Golden home, green home

Open skylights within, lush green garden with lots of fruiting trees outside. Every little detail has been well thought out in this house.

As you walk up the 22nd cross of the 17th main in the 3rd sector of HSR Layout, the lush green around the unplastered house, is not something you will miss. This is Hombelaku – the Kanavi residence in HSR layout.

‘Hombelaku’- Kanavi residence in HSR Layout. Pic: Anisha Nair

A vintage brass bell hangs outside for a doorbell. Bright sunlight seeps through large skylights and a strong aroma of incense sticks greet you. This is HSR Layout’s famous green concept house. Karunaprasad Kanavi, 50, the son of Chennaveera Kanavi – the popular Kannada poet, and Vishakha Kanavi, 44, an artist, along with their son Kushal, and dog – Dhoni, are the residents of this beautiful house. The house is named Hombelaku after his father’s collection of poems.

Karunaprasad Kanavi and Vishaka Kanavi. Pic: Anisha Nair

This 50×80 site with an area of 4000 sq ft, is an inspiration for the Bangaloreans who strive to be eco friendly. Out of 4000 sq ft total area, 2000 sq ft is dedicated to a garden space. This house has also been mentioned by the Center for Science and Environment, New Delhi under the sustainable buildings category.

The bricks used for construction has been made on-site with clay and mud blocks. The walls have not been plastered or painted to avoid lead. This also gives a beautiful natural texture. Simple kota and clay tiles have been used for flooring instead of mosaic tiles. This brings natural cooling in the house and lesser energy consumption in terms of fans and Air Conditioners.

Have you ever come across an eco friendly dining table? Pic: Anisha Nair

During power shortage, solar lanterns are used instead of the inverters or UPS to save electricity. Water is heated through solar water heater no electric geysers are used in any bathrooms. Two big skylights are used for lighting during daytime cutting down any need for electric lighting.

Natural lighting inside the house. Pic: Anisha Nair

This is not it. The Kanavi family completely believes in the three ‘R’s – Reduce, Reuse and Recycle. The grey water that comes out of the washing machine is reused for flushing in the ground floor toilets. Wet garbage waste is also recycled for preparing compost.

Pic: Anisha Nair

The beautiful garden, however is the highlight. The 2000 sq ft garden has trees like Ashoka, badam, neem, coconut, Mango, Chikku etc.,

Karunaprasad Kanavi, 50, the owner of the house, who is a general manager of a software company, says, “A middle-class man builds a house only once in a lifetime. So initially I was skeptical about the usage of mud and clay thinking that it might not be sustainable. But the architect Deepak Godhi convinces us that there will be no issues about it.”
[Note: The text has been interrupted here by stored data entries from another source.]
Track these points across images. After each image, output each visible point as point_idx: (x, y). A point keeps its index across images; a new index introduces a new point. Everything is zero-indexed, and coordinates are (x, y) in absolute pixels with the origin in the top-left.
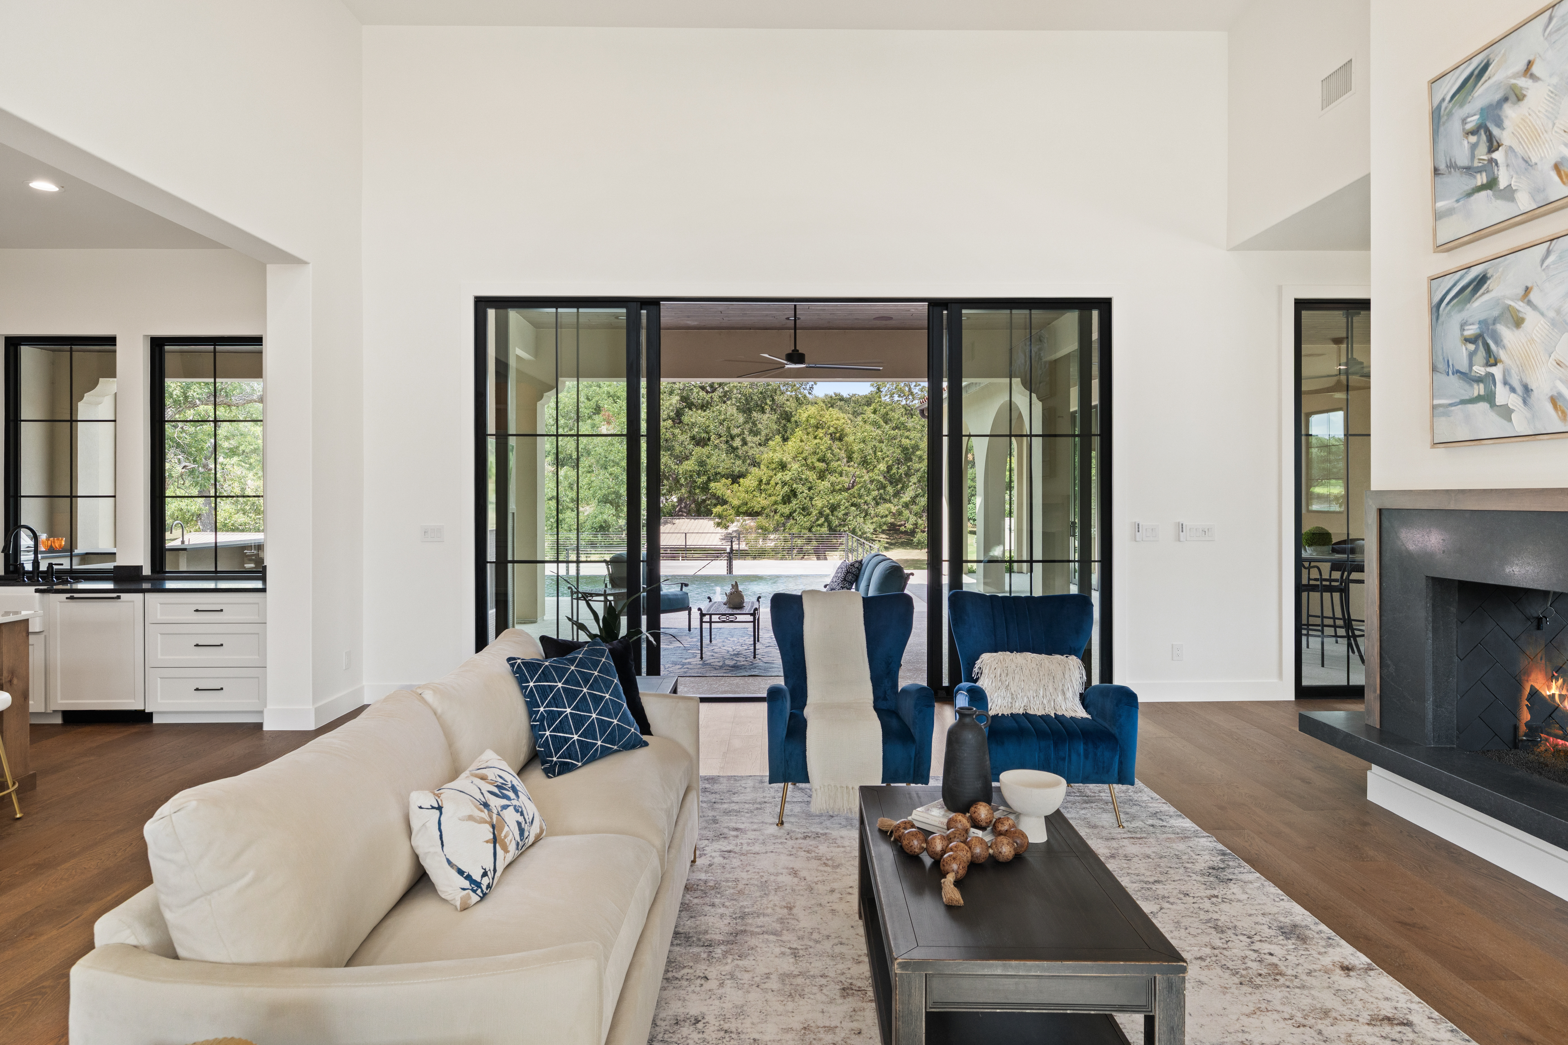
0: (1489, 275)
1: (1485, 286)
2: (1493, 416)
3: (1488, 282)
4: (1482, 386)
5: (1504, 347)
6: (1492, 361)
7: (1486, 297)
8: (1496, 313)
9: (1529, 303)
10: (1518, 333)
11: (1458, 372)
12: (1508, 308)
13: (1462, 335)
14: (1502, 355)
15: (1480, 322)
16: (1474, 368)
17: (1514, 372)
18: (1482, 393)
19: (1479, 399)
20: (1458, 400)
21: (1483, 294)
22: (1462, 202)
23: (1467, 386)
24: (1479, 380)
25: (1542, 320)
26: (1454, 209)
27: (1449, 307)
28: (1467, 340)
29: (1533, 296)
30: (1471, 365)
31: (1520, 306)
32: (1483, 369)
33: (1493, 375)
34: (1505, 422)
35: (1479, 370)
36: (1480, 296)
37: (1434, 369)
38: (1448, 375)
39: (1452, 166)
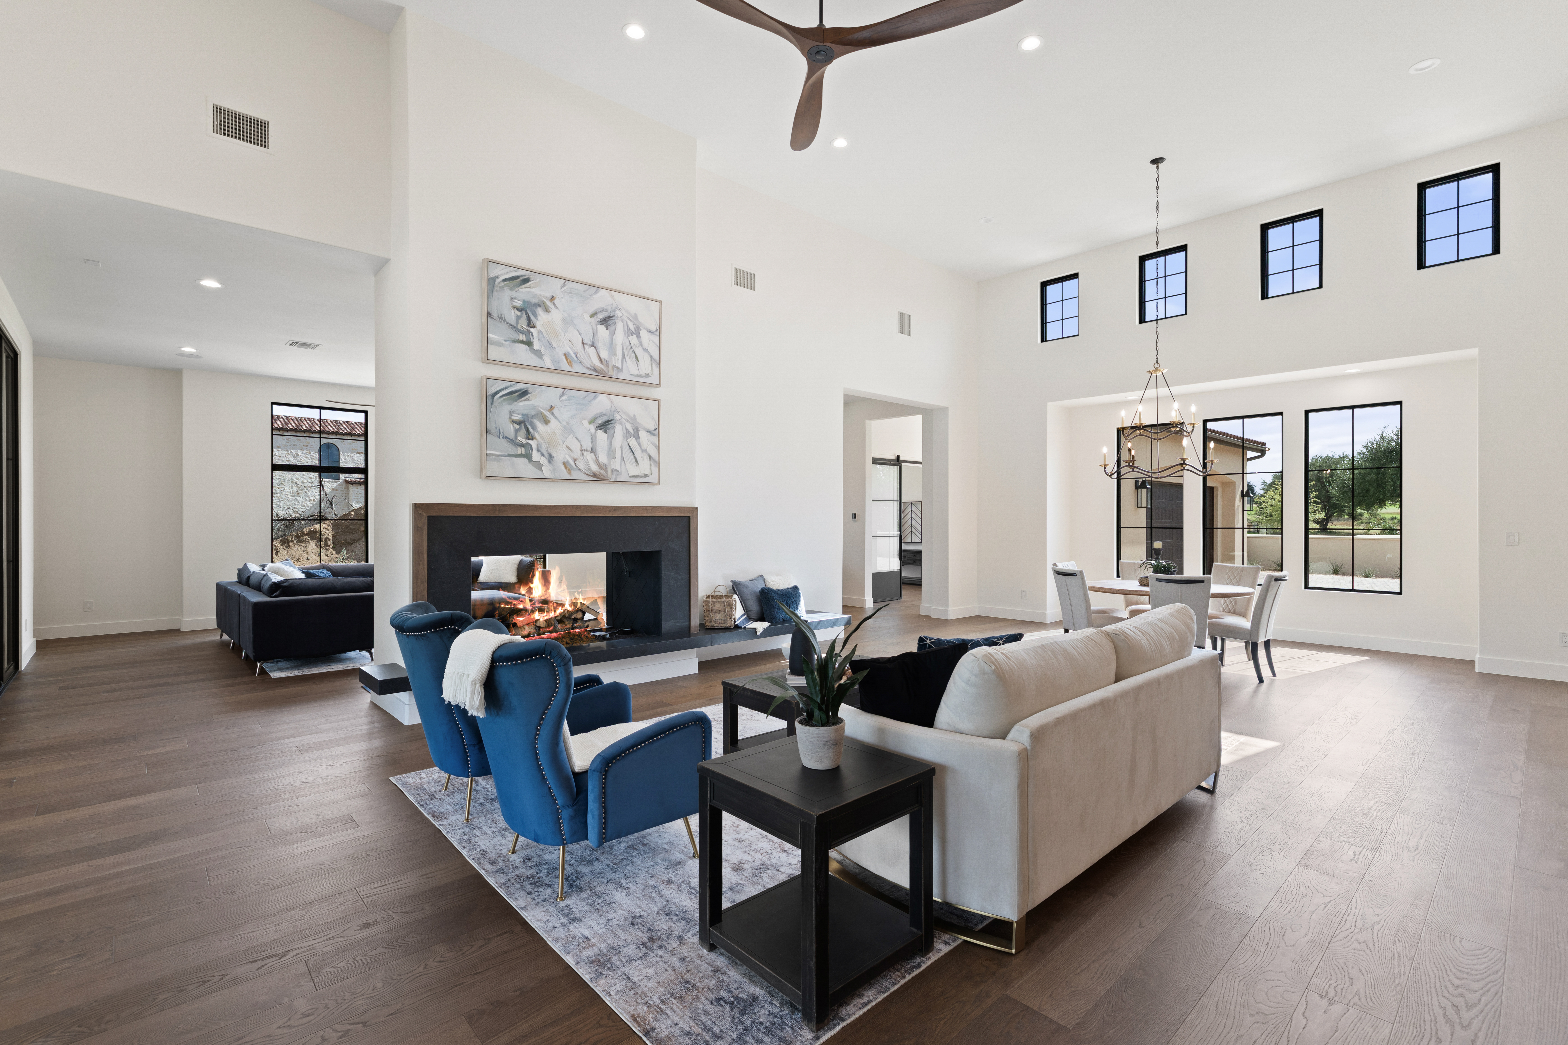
0: (529, 392)
1: (527, 397)
2: (530, 466)
3: (529, 395)
4: (523, 449)
5: (538, 432)
6: (530, 437)
7: (527, 403)
8: (533, 413)
9: (553, 414)
10: (546, 427)
11: (506, 438)
12: (541, 413)
13: (510, 418)
14: (536, 435)
15: (523, 415)
16: (519, 438)
17: (544, 446)
18: (523, 453)
19: (521, 456)
20: (506, 454)
21: (525, 400)
22: (508, 343)
23: (513, 447)
24: (522, 445)
25: (560, 425)
26: (503, 344)
27: (501, 399)
28: (513, 422)
29: (555, 411)
30: (516, 436)
31: (548, 414)
32: (524, 440)
33: (531, 445)
34: (538, 471)
35: (522, 439)
36: (524, 400)
37: (487, 432)
38: (499, 438)
39: (502, 319)
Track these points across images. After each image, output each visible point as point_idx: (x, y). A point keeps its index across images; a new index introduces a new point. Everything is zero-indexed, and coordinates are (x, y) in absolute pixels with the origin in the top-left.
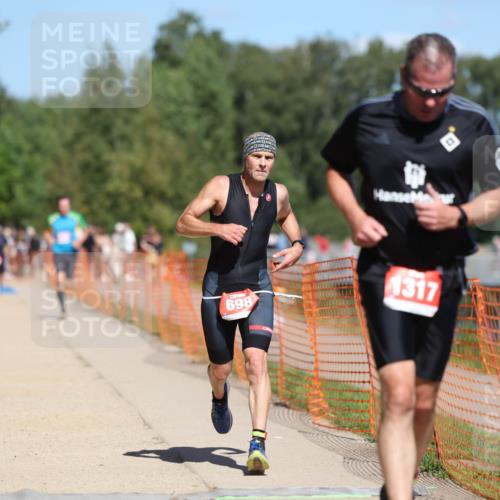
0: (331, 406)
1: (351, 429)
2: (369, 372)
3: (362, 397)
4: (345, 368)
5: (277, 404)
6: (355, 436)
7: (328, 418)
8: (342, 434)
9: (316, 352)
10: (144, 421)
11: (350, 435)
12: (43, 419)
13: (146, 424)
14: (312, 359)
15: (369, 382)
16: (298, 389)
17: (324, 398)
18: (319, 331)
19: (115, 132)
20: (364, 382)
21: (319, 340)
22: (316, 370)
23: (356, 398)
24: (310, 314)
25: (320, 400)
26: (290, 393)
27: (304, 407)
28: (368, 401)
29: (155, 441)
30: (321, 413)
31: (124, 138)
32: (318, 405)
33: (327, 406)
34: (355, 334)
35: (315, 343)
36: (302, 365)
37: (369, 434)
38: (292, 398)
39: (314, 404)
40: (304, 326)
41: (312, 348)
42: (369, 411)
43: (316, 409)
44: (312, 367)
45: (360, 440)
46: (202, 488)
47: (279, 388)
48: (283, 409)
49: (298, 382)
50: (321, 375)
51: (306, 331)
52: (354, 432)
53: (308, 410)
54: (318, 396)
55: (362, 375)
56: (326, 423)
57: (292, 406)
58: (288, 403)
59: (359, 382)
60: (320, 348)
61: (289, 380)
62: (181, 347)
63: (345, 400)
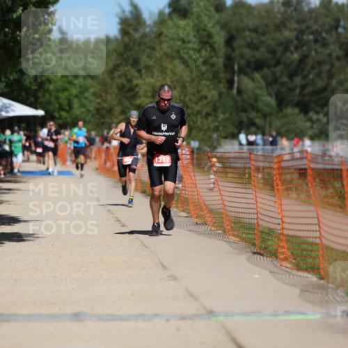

He also adds that his wife Vishakha Kanavi, 44, who has done her Masters in Arts, also gave a lot of inputs for the designing of this house. Vishakha says, “Small parts of the walls inside are plastered with clay. So I can easily remove the old paintings and drawings and put up new ones.”

Paintings by Vishaka Kanavi. Pic: Anisha Nair

Excerpts from the Interview:

How did this whole idea of an eco friendly house come up?

My wife and I always believed in the conservation of environment, recycling and reusing. When we thought of building a house, we wanted it to be a completely eco friendly house with lots of open space. When we came across our architect, he told us about this idea. Initially we were skeptical as we thought that a mud and clay house might collapse easily. But when our Godhi convinced us, we were quite excited about it.

You used mud and clay bricks in the house. Are the mud bricks expensive than the normal bricks?

Yes, the bricks are a bit expensive than the normal bricks. But on the other hand, the clay bricks are larger in size so lesser number of bricks are required here. So it more or less costs the same.

What are your future plans related to the house?

I want to make the house run completely on solar power. So I am planning to install solar panels so that everything from the lights and fans runs on solar energy. I am just waiting for the prices of the panels to decrease a bit.

What do you think of HSR Layout as a place to live compared to the rest of the city?

The layout is planned with wide roads and also has Cauvery water connections in all the sectors. There are very few power cuts and there is an implementation of door to door garbage pickup by BBMP contractors. The layout also has many schools and parks.

But at the same time, there are issues such as bore wells are being dug up everywhere despite a proper water connection. Since this is a new layout, construction work keeps happening throughout the year leading to to air and noise pollution. Also there is very minimal bus connectivity.

I feel it’s a very good place to live in if small problems are solved.